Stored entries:
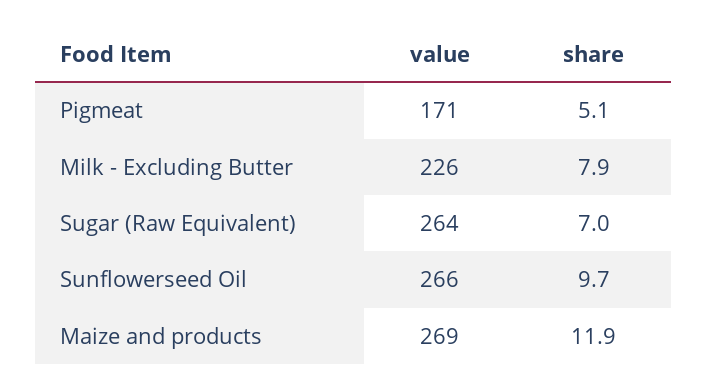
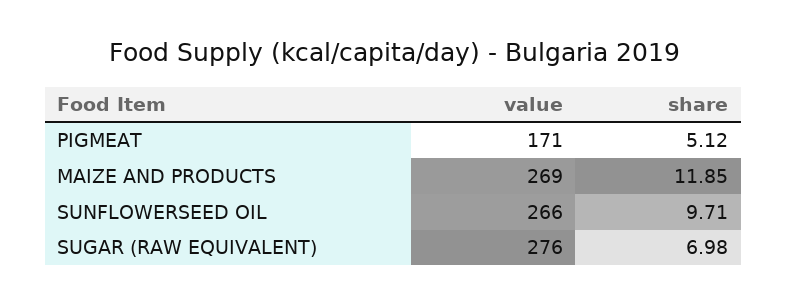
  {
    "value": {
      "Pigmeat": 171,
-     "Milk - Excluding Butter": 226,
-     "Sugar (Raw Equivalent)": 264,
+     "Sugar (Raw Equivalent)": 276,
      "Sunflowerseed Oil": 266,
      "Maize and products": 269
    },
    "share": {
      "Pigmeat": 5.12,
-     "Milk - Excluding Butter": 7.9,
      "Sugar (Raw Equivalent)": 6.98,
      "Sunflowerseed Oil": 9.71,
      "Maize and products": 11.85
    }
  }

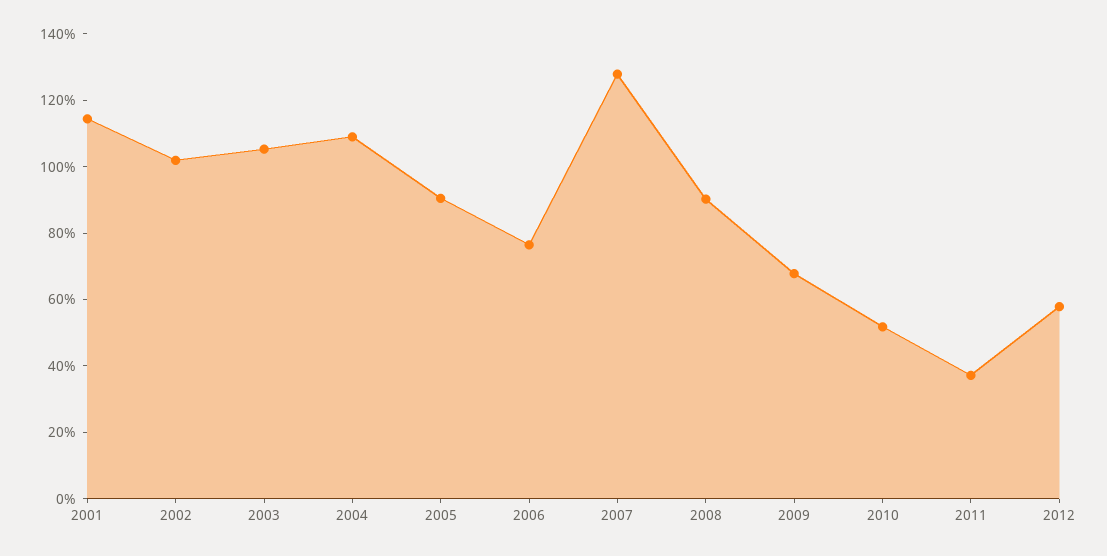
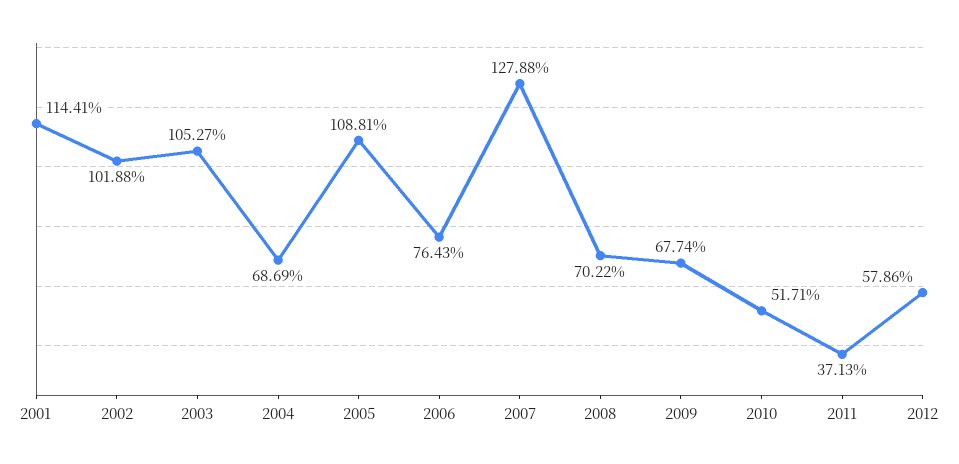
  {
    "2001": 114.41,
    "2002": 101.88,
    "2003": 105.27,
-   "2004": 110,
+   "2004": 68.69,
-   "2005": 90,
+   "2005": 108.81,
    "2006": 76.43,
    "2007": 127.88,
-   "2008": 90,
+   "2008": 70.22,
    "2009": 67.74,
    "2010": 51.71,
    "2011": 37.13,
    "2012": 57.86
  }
==
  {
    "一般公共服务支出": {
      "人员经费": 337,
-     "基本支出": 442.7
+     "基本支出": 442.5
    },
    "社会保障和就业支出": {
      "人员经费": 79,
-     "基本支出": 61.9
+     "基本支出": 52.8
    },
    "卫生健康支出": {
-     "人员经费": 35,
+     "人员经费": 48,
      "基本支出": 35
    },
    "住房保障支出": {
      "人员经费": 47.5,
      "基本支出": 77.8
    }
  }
==
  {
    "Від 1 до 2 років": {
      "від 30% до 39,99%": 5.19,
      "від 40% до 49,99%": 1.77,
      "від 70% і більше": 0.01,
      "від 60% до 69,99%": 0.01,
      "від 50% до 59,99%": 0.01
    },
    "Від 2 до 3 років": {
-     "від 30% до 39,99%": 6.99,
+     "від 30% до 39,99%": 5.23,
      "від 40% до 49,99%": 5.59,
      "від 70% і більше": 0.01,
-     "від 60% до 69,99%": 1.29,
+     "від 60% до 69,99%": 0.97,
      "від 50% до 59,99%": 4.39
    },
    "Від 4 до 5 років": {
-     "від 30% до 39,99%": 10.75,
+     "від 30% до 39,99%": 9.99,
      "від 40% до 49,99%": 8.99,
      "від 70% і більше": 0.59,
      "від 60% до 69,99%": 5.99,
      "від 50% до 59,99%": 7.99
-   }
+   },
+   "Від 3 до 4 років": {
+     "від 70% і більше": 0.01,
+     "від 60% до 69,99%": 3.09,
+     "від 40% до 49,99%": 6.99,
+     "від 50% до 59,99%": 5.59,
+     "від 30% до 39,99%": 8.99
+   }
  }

§ TASK GOAL
For each line of the entries that contains the word "Sugar", make a copy.

§ SOLUTION
-     "Sugar (Raw Equivalent)": 264,
+     "Sugar (Raw Equivalent)": 276,
      "Sugar (Raw Equivalent)": 6.98,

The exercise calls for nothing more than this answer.